De Belo Horizonte, o Nextin Home se difundiu para 23 estados e, há três anos, chegou a um condomínio de prédios de Luanda, na Angola – “a expansão internacional não era nossa intenção, mas executivos brasileiros que moravam ali insistiram muitos”, conta. Também atende construtoras, que entregam o empreendimento com toda a tecnologia de gestão embarcada, por meio de um aplicativo “white label”, com marca personalizada. “O segmento de condomínios tem muito potencial no universo da inteligência artificial. Para o segundo semestre, estamos trabalhando no lançamento da funcionalidade XSafe, focado em segurança máxima”, entrega a diretora.
Ainda no quesito segurança, mas no universo digital, a empresa belo-horizontina Most Technologies aposta na tecnologia OCR, sigla para Reconhecimento Óptico de Caracteres, que consiste em converter uma imagem com texto num texto puro, permitindo armazená-lo em quantidade imensa de dados. “A função de um OCR é simples: um usuário fotografa um documento com a própria câmera do celular e, em seguida, usando o OCR, pode converter essa imagem num texto editável. Isso é possível com diversas extensões de imagem já conhecidas, como JPEG, PNG e GIF. No dia a dia de quem lida com documentos, é um recurso bastante prático”, esclarece Cristina Diez, engenheira de software e diretora comercial da Most.
A própria empresa foi além no conceito de OCR e passou a concentrar seus produtos numa base de leitura e processamento de dados por meio de uma tecnologia batizada de mostQI. Uma das ferramentas oriundas desta inteligência artificial é o iOCR – a letra i da sigla é a inicial de “intelligent” –, detalhe que faz toda a diferença na aplicabilidade. “O iOCR faz a extração de dados a partir de uma imagem que alcança a exatidão próxima de 98%”, explica Cristina. “Esse recurso, agregado a outras ferramentas, torna seu sistema capaz de identificar e extrair dados de mais de 1.500 tipos de documentos, e, por meio da IA, pode treinar novas redes neurais que amplia essa lista a cada instante.” Os dados, segundo ela, são extraídos eentregues de forma estruturada, o que confere segurança, agilidade, relevância e domínio sobre o manejo das informações.
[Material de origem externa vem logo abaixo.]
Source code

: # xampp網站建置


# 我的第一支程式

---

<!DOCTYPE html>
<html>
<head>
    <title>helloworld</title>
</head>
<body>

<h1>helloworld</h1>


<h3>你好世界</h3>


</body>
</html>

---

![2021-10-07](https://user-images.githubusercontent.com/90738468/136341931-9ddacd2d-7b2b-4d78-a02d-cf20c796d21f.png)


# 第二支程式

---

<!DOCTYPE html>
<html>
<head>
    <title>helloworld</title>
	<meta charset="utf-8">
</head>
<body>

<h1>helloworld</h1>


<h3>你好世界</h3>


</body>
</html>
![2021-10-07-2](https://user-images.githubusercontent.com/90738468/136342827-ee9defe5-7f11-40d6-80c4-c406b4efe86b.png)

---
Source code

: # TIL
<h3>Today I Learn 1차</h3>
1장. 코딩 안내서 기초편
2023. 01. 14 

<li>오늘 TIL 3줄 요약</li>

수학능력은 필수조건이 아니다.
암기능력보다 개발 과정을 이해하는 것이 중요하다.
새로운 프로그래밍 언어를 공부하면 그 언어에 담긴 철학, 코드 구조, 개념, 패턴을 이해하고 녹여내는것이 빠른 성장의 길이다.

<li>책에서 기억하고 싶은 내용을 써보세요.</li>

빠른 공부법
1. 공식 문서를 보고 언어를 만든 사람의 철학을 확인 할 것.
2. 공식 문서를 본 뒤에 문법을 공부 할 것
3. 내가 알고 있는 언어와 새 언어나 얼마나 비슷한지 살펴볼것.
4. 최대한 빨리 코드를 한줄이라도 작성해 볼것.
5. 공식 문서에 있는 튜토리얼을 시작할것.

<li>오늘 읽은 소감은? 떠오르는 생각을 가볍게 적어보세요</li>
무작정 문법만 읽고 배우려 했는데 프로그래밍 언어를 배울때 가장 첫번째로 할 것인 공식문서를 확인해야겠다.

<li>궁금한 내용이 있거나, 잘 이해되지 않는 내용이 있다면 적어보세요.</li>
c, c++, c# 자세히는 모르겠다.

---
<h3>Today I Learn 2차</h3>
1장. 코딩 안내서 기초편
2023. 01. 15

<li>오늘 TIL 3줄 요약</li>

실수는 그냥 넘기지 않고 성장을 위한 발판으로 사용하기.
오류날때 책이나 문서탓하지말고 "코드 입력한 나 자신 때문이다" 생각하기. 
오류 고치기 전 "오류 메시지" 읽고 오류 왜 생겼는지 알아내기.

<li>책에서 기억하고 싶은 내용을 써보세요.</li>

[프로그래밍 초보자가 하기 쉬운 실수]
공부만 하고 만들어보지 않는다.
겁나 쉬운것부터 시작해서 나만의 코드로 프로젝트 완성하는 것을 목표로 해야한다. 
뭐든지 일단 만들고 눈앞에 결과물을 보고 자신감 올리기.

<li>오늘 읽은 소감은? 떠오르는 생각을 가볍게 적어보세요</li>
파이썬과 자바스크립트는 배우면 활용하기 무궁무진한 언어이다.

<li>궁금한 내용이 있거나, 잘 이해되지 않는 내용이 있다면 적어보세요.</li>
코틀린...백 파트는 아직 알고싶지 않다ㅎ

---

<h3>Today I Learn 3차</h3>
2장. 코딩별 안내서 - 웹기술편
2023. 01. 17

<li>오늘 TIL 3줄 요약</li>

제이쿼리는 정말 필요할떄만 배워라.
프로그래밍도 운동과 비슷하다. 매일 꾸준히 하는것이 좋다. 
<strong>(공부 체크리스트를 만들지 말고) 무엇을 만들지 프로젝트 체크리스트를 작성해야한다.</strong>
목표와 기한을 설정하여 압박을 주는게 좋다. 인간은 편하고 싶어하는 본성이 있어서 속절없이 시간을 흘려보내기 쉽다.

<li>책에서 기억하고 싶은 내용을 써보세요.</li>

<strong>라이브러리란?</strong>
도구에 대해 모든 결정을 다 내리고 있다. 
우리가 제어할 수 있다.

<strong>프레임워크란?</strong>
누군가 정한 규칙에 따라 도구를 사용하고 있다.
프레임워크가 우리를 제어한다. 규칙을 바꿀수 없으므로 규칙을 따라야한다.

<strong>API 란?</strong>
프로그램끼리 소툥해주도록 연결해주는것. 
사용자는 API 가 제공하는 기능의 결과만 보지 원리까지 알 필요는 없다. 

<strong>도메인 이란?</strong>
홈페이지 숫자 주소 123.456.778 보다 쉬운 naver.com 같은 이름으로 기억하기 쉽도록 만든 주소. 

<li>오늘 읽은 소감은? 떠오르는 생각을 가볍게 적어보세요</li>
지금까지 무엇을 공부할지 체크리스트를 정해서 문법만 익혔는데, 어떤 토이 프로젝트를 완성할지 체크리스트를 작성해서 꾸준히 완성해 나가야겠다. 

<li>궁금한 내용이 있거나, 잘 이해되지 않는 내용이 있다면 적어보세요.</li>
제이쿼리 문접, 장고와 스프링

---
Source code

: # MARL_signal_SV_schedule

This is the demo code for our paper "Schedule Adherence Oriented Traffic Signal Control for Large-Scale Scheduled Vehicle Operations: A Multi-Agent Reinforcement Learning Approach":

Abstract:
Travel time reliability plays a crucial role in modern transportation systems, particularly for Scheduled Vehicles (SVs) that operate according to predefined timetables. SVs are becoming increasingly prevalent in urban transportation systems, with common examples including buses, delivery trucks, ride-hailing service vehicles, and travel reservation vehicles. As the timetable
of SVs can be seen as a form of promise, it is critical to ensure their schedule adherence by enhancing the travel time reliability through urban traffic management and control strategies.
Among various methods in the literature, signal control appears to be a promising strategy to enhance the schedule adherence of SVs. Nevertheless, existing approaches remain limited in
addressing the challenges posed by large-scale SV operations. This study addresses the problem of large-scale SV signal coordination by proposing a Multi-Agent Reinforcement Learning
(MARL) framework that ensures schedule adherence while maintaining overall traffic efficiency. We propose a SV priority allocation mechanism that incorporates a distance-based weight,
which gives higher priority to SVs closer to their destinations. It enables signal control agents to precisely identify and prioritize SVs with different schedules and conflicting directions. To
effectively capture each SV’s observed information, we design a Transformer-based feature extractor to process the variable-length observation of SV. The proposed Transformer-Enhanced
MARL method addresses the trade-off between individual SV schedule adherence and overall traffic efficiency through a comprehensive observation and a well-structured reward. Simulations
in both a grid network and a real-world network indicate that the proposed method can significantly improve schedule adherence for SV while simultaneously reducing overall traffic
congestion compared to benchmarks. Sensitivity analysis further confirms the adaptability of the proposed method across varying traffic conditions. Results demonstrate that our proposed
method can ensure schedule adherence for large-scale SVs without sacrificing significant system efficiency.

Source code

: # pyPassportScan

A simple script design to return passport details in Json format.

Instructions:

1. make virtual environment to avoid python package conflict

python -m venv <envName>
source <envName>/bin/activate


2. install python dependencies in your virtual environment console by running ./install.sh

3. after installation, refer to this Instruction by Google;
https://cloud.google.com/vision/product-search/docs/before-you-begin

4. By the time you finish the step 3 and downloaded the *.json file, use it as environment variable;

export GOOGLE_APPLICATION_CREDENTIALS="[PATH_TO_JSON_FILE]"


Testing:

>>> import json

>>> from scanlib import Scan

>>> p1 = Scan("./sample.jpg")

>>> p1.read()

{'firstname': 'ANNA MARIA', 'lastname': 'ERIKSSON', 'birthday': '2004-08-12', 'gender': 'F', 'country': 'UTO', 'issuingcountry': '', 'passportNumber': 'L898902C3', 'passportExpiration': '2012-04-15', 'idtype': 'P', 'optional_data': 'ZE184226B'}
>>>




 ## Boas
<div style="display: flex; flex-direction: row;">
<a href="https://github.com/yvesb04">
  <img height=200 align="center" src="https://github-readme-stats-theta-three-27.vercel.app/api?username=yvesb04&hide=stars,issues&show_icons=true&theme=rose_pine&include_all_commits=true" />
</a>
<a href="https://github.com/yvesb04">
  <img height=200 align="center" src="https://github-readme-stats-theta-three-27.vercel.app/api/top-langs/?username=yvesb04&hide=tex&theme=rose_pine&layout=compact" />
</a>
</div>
Cristina destaca ainda que a tecnologia vem sendo aperfeiçoada todos os dias, e que esses avanços tendem a alcançar um grau de precisão que podem impactar ainda mais no tempo de execução de certos procedimentos da empresa. “O iOCR caminha a passos largos, para ser uma ferramenta cada vez mais imprescindível em organizações que necessitam do máximo de informações dos seus clientes, como no setor bancário e de logística. É outra revolução em andamento na inteligência artificial”, afirma.